Ergül, klasik müzik eserlerinin yüzyıllar boyu ifade bulduğuna dikkat çekerek, “Ülkemizdeki en büyük problem, fikri mülkiyetin yeterince değer görmemesidir. Fikri Mülkiyet Kanunu 1951 yılında kabul edilmesine karşın, 1986’da yürürlüğe girmiştir. MESAM, 1986 yılında kurulmuş olmasına rağmen 2000’li yıllara kadar etkili bir varlık gösteremedi. O dönemde müzikte kaset ve CD satışları yaygındı; ancak günümüzde dijital müzik öne çıkmış durumda. Artık dizi ve film müziği, pop ve rap müzik önemli telif gelirleri sağlarken, Türk Halk Müziği ve Türk Sanat Müziği geride kalmış durumda. Görevi devraldığımızda bütçemiz 86 milyon liraydı ama şu an 1,5 milyar lira civarında telif topluyoruz. Ancak bu, gerçek potansiyelimizin çok altında,” şeklinde konuştu.
‘GELEN PARANIN YÜZDE 95’İ YABANCI MÜZİĞE GİDİYOR’
Türkiye’deki 21 bin otelin çoğunun yabancı müzik yayını yaptığını ifade eden Ergül, “Bizim yasal bir yaptırım yetkimiz yok. Kültür ve Turizm Bakanı ile bu konuda görüştüm, kendisi de bu durumu değiştirme imkanlarının bulunmadığını söyledi. Türkiye’ye yılda milyonlarca döviz girişi sağlanıyor, fakat kendi sanatımızı ve müziğimizi tanıtmakta zorluk yaşıyoruz. Her şehir kendi kimliğini yansıtan müziklerle anılmalıdır. İnsanların Erzurum gibi şehirlerde geleneksel müziği dinlemesi gerekiyor. Kültürel zenginliğimizi yansıtmalıyız. Ancak bu konuda bir zihniyet değişikliğine ihtiyaç var,” dedi.

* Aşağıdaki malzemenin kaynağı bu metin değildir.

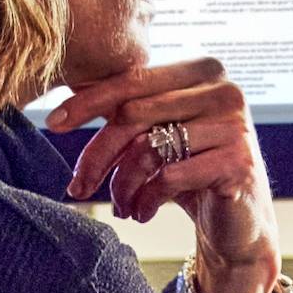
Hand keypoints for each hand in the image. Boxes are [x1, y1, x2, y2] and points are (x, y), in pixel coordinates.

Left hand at [50, 57, 276, 292]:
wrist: (239, 222)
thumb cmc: (192, 172)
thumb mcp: (159, 134)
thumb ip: (128, 108)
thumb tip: (63, 97)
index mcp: (203, 71)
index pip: (132, 80)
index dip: (88, 102)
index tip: (53, 123)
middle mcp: (224, 89)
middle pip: (134, 114)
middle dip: (98, 156)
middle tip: (78, 187)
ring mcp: (235, 125)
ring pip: (148, 148)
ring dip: (123, 186)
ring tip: (121, 207)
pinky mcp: (239, 162)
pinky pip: (170, 177)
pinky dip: (147, 200)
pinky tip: (142, 214)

‘TOPLUMU DOĞRU BİLGİLENDİRMEK LAZIM’
Telif ücretlerine yönelik değerlendirmelerde bulunan Ergül, düğün salonları, kuaförler ve güzellik merkezlerinin bu sisteme dahil edilmesi gerektiğini vurguladı. Bazı işletmelerin beden önlem olarak yükseklik belirtiği konusuna dikkat çeken Ergül, şu bilgileri aktardı: “Bir berberin günlük ödemesi 16 lira, güzellik merkezinin ödemesi 20-25 lira arasında, düğün salonlarının ise 30 ve 40 lira arasında değişiyor. Dolayısıyla herkes bu ücretleri ödeyebilir. Profesyonel müzisyenler düğün salonlarında performans sergilemektedirler. Uygulamanın ilk tepkilerinin yarısı olumlu, diğer yarısı ise olumsuz. Olumsuz görüşlerin çoğu tüketiciler ve ilgili meslek odası başkanlarından geliyor. Bu nedenle kamuoyunu bilinçlendirmek önemli bir zorluktur. Şu ana kadar 500’e yakın kuaför ve yaklaşık 400 düğün salonu telif ödemelerini gerçekleştirdi,” dedi.
ÖNCE İHTAR, SONRA MAHKEME
Kültür ve Turizm Bakanlığı’na bağlı bir kuruluş olduklarını hatırlatan Ergül, telif konusu ile yasal yetkilere bağlı olarak hareket ettiklerini belirtti. MESAM’ın denetim için oldukça sayıda hukukçusu bulunduğunu ifade eden Ergül, “Bu hukukçular denetimleri yaparak gerekli tespitleri gerçekleştiriyor. Lisans sözleşmelerinin yapılması konusunda ikazda bulunarak ihtarda bulunuyorlar. Eğer ilgili kişi dinlemezse, ne yazık ki yasal işlem başlatmak durumunda kalıyoruz,” şeklinde sözlerini tamamladı.